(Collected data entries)
===

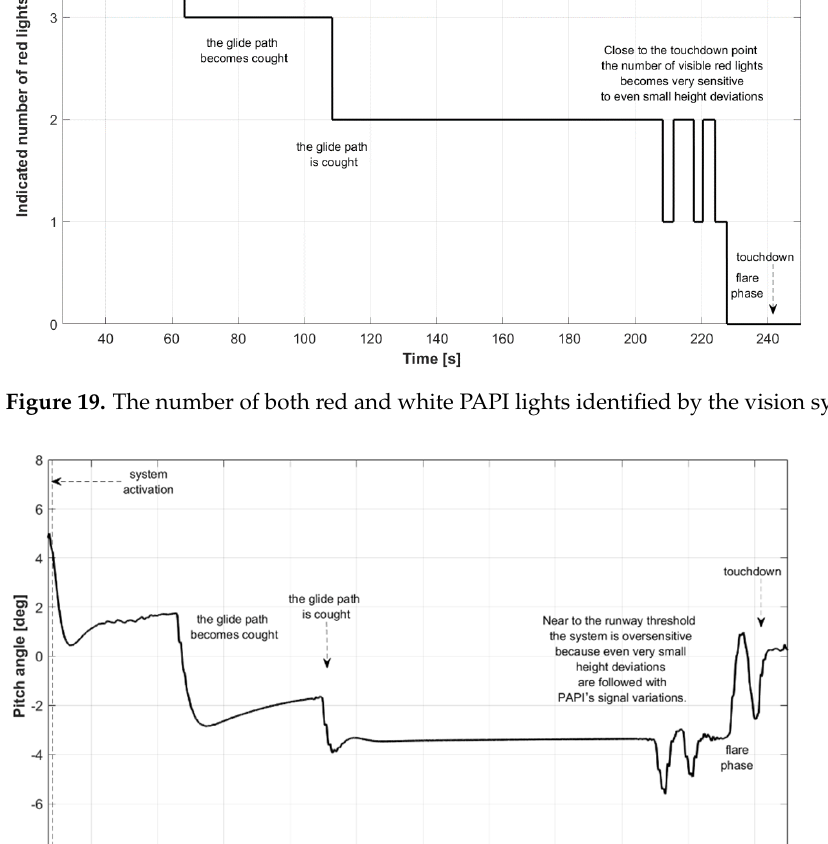
Figure 20. The pitch angle commanded by the automatic landing system, as maintained by the autopilot.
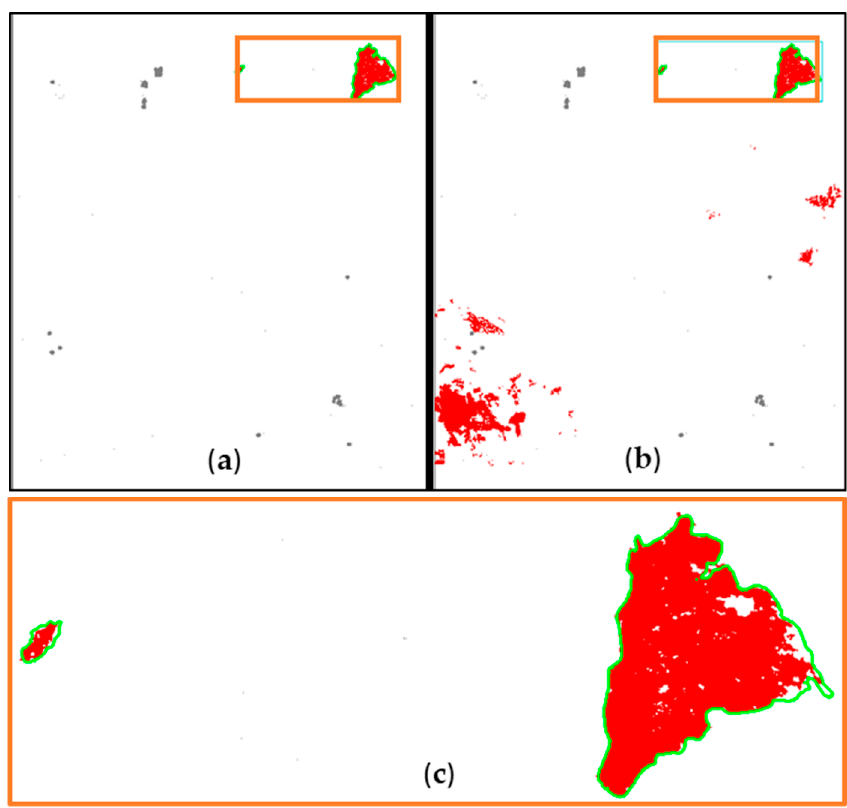
Figure 12. AUTOBAM-burned areas maps for the Castile and León case study; ( a ) performing the ISODATA classification step; ( b ) without performing the ISODATA classification step. Green lines represent the perimeter of the CEMS-derived burned areas. The orange box delineates the CEMS-derived area of interest. Panel ( c ) is a zoom on the CEMS-derived area of interest.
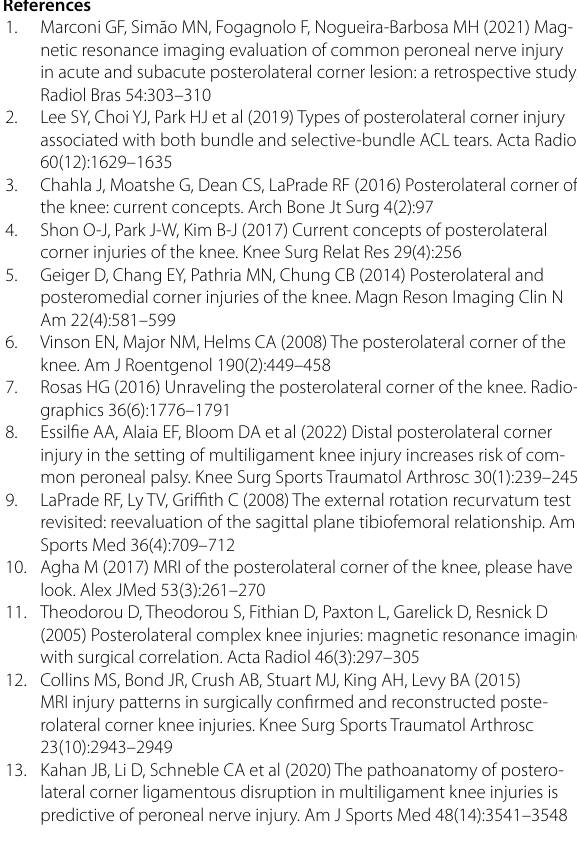
χ 2 chi-square test, FE Fisher’s exact, p p value for association between different categories, PPV positive predictive value NPV negative predictive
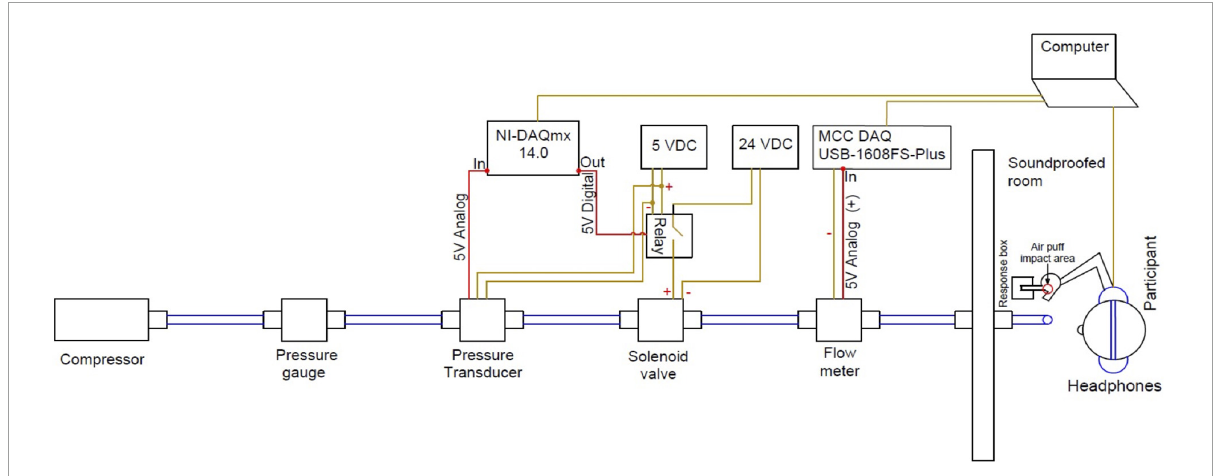
FIGURE2 The aero-tactile stimulus presentation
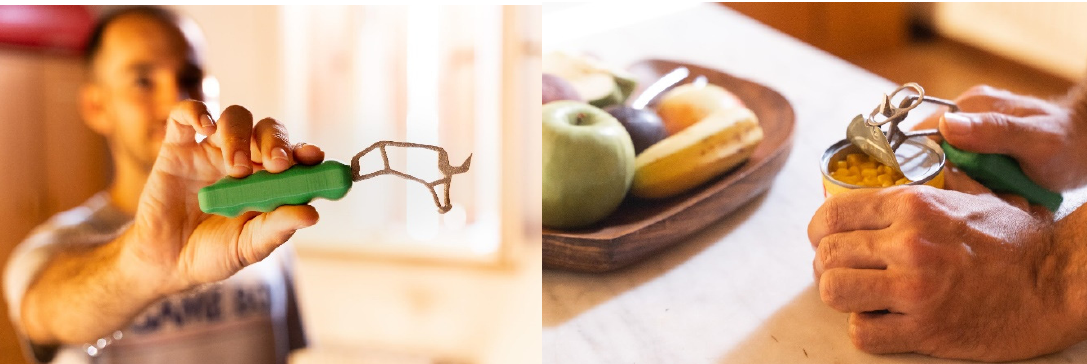
Figure 14. Optimised assistive device testing.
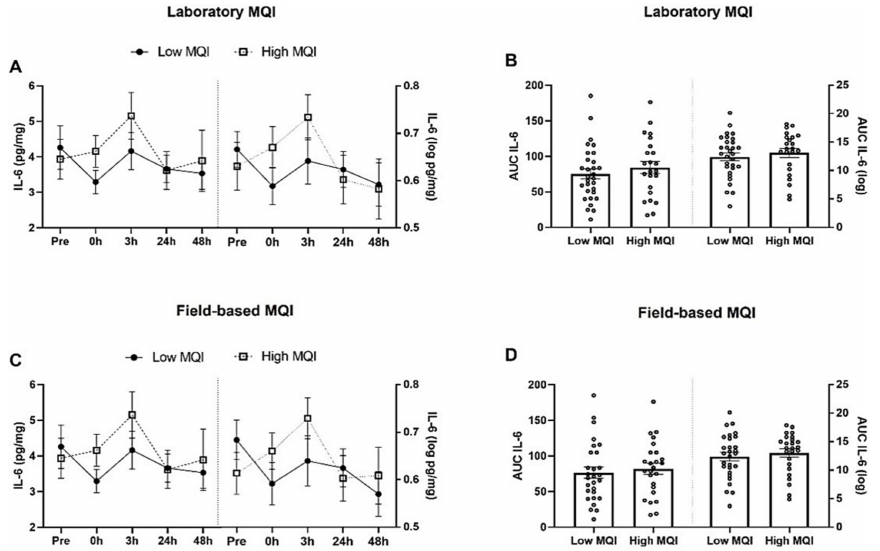
Figure 2. Interleukin 6 (IL-6) levels in blood circulation (mean ± SE) after an acute bout of eccentric exercise in older obese women with low and high muscle quality. ( A ) Laboratory IL-6 levels; ( B ) AUC laboratory IL-6 levels; ( C ) field-based IL-6 levels; ( D ) AUC field-based IL-6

===

→ Exercise requirements
Copy every line above exactly; images stay out.

→ The completed task
Figure 20. The pitch angle commanded by the automatic landing system, as maintained by the autopilot.
Figure 12. AUTOBAM-burned areas maps for the Castile and León case study; ( a ) performing the ISODATA classification step; ( b ) without performing the ISODATA classification step. Green lines represent the perimeter of the CEMS-derived burned areas. The orange box delineates the CEMS-derived area of interest. Panel ( c ) is a zoom on the CEMS-derived area of interest.
χ 2 chi-square test, FE Fisher’s exact, p p value for association between different categories, PPV positive predictive value NPV negative predictive
FIGURE2 The aero-tactile stimulus presentation
Figure 14. Optimised assistive device testing.
Figure 2. Interleukin 6 (IL-6) levels in blood circulation (mean ± SE) after an acute bout of eccentric exercise in older obese women with low and high muscle quality. ( A ) Laboratory IL-6 levels; ( B ) AUC laboratory IL-6 levels; ( C ) field-based IL-6 levels; ( D ) AUC field-based IL-6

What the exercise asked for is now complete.